Von Ingeborg Zaunitzer-Haase

In der Neuauflage des Scharnow-Prospekts werden sie noch in bunter Fülle angeboten: Ferienwohnungen im Eurim-Villenpark „La Cometa“, im Eurim-Wohnpark „Los Naranjos“, in der Eurim-Siedlung „Esmeralda“ oder im Eurim-Landhaus-Park „La Galera“. Aber das Geld, das Scharnow von den Ferienhaus-Mietern einnimmt, wird nicht mehr mit der Eurim-Verwaltungsgesellschaft, sondern direkt mit den Eigentümern der Häuser verrechnet.

Denn Eurim ist nur noch ein Name, nur noch Schall und Rauch. Die drei Firmen Eurim GmbH & Co. KG, Eurim GmbH und deren Tochter Schwung-Werbung GmbH wurden vor kurzem aus dem Handelsregister der Stadt Mannheim gelöscht. Vom zuständigen Amtsgericht wurden das Vergleichsverfahren und sogar die Eröffnung des Anschlußkonkurses abgelehnt.

Zurück bleibt ein enttäuschter und verbitterter Mann. Firmengründer und -chef Walter Vollmer – dem niemand, der ihn näher kennt, persönliche Lauterkeit und Fleiß abspricht – muß nun sehen, wie er mit dem Eurim-Nachlaß fertig wird. Dieser „Nachlaß“ ist ein Schuldenberg der GmbH von etwa 550 000 Mark. Davon entfallen allerdings ungefähr 126 000 Mark auf Vollmers Ehefrau Helene. Ein wichtiger Gläubiger ist die Bank für Gemeinwirtschaft, deren Forderungen jedoch mit Vollmers Haus und Grundstück in Mannheim-Pfingstberg abgesichert sind.

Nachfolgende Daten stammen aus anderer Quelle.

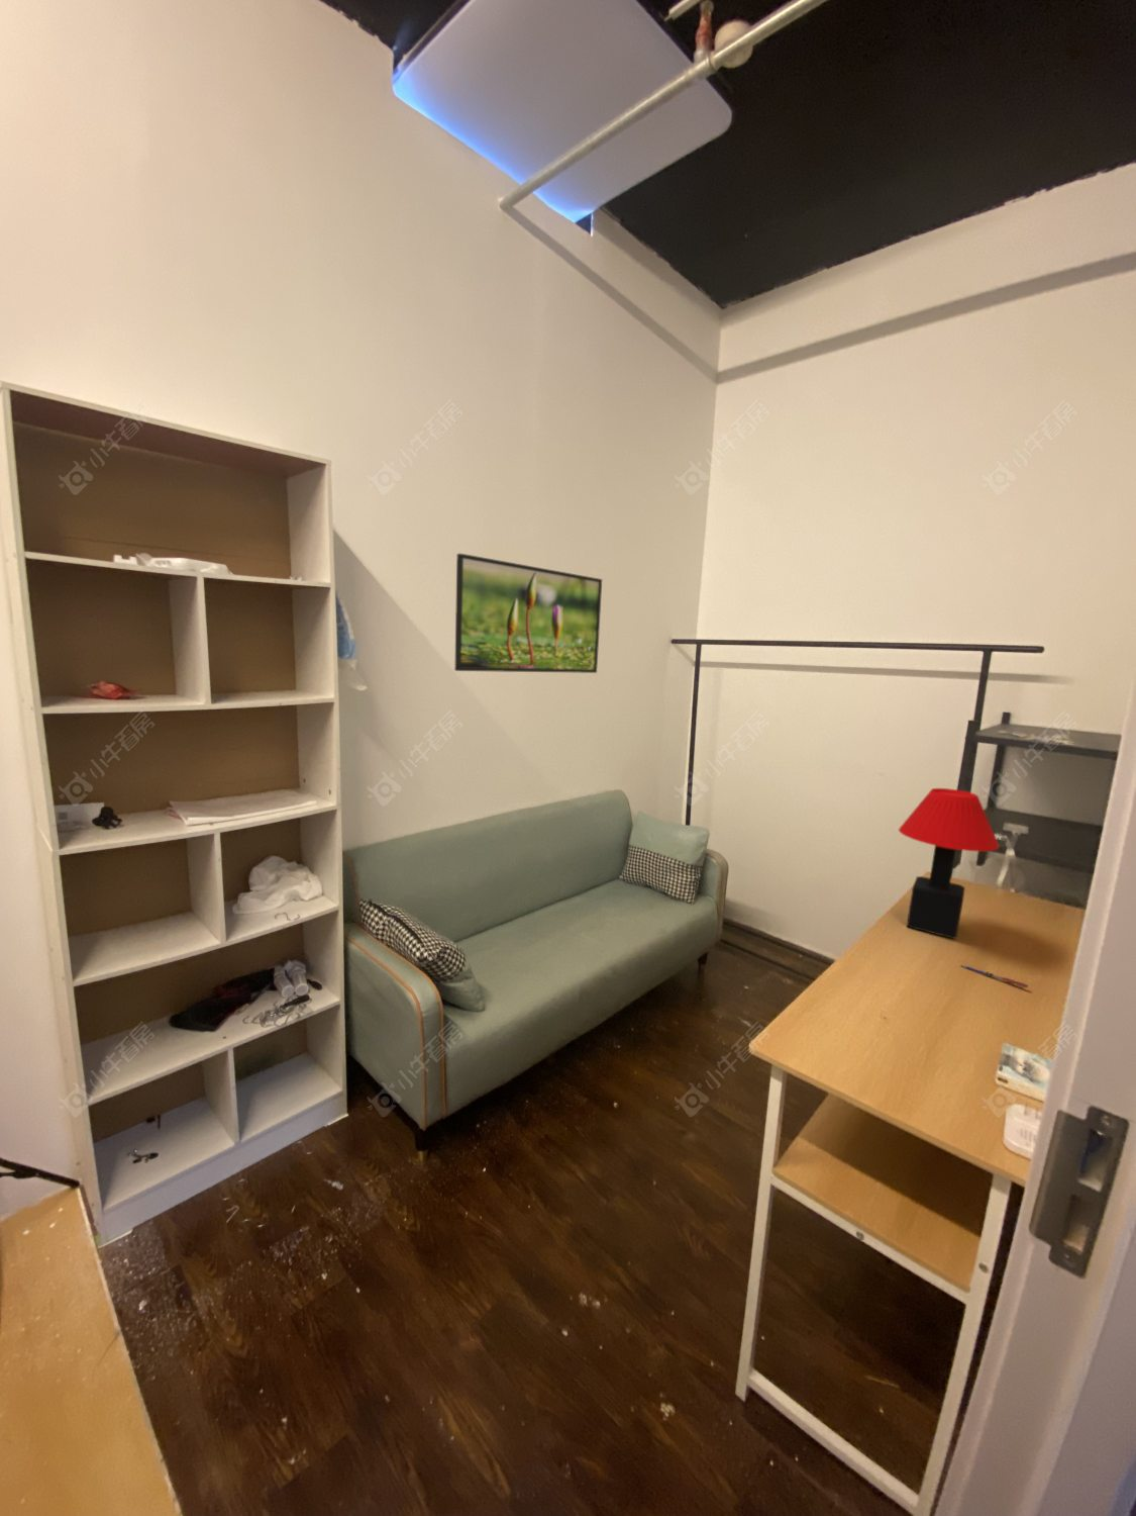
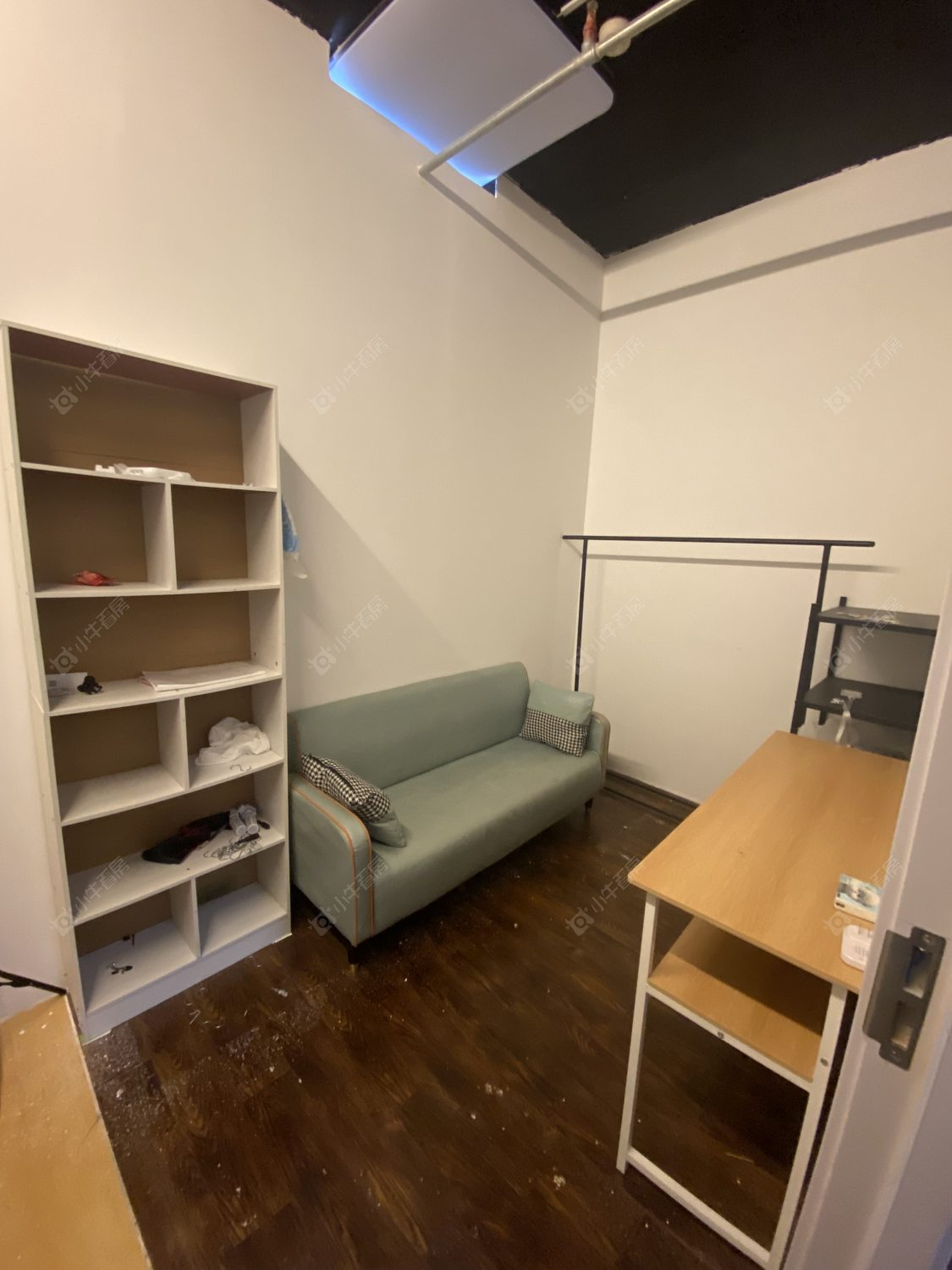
- pen [959,965,1029,988]
- table lamp [897,788,1000,939]
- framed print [453,553,603,674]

Übrig bleiben Forderungen einer spanischen Firma, einiger Annoncen-Expeditionen und einiger Leute, die noch auf das Geld für die Vermietung ihrer Häuser warten.

Auf der Habenseite stehen allerdings noch einige Forderungen, die vielleicht mit Erfolg hereingeklagt werden könnten. Und auf der Habenseite steht, vor allem, Walter Vollmer selbst. Er – der über zwei Jahre lang verzweifelt gegen die finanzielle Auszehrung seiner Firma kämpfte – hat alles verloren, was er einst, in guten Tagen, an Eurim verdiente.

Geblieben ist ihm seine Arbeitskraft. Mit ihr begann er ein neues Leben. Er ist jetzt „freier Mitarbeiter“ der Frankenthaler Firma „Realfinanz“, einer Tochter der Aachener Allgemeinen Wohnungsbau GmbH, genannt Awobau. Für diese Firma verkauft er nun im Außendienst – auf Provisionsbasis – Immobilien, Versicherungsverträge, Bausparverträge und Investmentfonds.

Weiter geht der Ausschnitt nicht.